[EXERCISE AIM] Take the data below and copy exactly the lines starting at the one with "29 124 14141" and finishing at the one with "98 16 17594", both included.

[DATA SECTION]
'''

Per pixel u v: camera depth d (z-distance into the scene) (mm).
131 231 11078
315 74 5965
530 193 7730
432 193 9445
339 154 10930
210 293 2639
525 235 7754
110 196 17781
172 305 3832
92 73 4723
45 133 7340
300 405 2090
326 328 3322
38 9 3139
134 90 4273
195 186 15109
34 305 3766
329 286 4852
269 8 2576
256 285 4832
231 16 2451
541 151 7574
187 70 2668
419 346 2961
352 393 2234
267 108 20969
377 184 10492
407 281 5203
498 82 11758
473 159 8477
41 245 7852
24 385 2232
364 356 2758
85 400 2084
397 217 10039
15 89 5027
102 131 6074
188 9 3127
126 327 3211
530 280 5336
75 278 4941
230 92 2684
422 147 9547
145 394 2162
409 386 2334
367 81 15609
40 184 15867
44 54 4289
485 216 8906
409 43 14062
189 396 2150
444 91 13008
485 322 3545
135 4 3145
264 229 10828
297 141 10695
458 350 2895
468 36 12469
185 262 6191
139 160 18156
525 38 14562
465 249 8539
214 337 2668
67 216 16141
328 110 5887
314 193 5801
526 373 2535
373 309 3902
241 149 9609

'''
'''

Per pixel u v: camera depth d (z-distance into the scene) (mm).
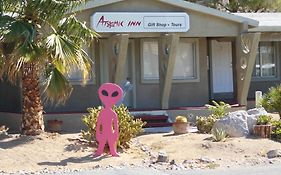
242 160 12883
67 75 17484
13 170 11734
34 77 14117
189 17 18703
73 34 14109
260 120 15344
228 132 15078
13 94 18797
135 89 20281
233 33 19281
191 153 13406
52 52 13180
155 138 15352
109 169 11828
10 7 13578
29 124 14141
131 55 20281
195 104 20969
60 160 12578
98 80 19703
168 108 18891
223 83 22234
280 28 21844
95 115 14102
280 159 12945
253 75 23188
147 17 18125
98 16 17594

'''

[FINAL ANSWER]
29 124 14141
131 55 20281
195 104 20969
60 160 12578
98 80 19703
168 108 18891
223 83 22234
280 28 21844
95 115 14102
280 159 12945
253 75 23188
147 17 18125
98 16 17594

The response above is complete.